# Escape Sequenzen \?...



## guitargod (22. Mai 2010)

Hallo,
Ich habe eine Frage, die sich mit Escape-Sequenzen im Datentyp Char beschäftigt:

Für eine Uni-Lehrveranstaltung bin ich gerade mit dem bauen eines Compilers beschäftigt.
Nun Lese ich also ein SrcFile ein, und habe dass intern als String vorliegen.

Schließlich wird die lexikalische Analyse gemacht ... es wird also Char für Char durchgegangen, und je nachdem ob es Zahl/Buchstabe etc. ist, intern weiterverarbeitet...

Mein Problem: Ich soll bei der Analyse auch Escape-Sequenzen, wie '\?' oder '\a' erkennen können.
D.H. wenn im Quelltext \? oder \a (und eineige weitere, die Java nicht erkennt) vorkommen, soll ich das auch als \? und \a erkennen.

Allerdings: wenn ich aus dem String, der den Quellcode enthält, die einzelnen Chars herauslese, dann wird \? als \\? gelesen.
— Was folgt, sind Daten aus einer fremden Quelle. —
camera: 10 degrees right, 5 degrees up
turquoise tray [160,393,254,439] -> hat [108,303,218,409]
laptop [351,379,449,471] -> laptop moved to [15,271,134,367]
D.h. ich bekommen anstelle eines Chars mit Inhalt '\?', zwei Chars: '\\' und '?'.
Ich möchte aber \? als ganzes erkennen.

Ich hoffe ich konnte halbwegs klar machen was passiert...

Kann mir jemand helfen, ob mein Vorhaben überhaupt möglich ist? Oder muss ich die Sache anders rangehen, um die von mir gewünschten Chars zu erkennen...?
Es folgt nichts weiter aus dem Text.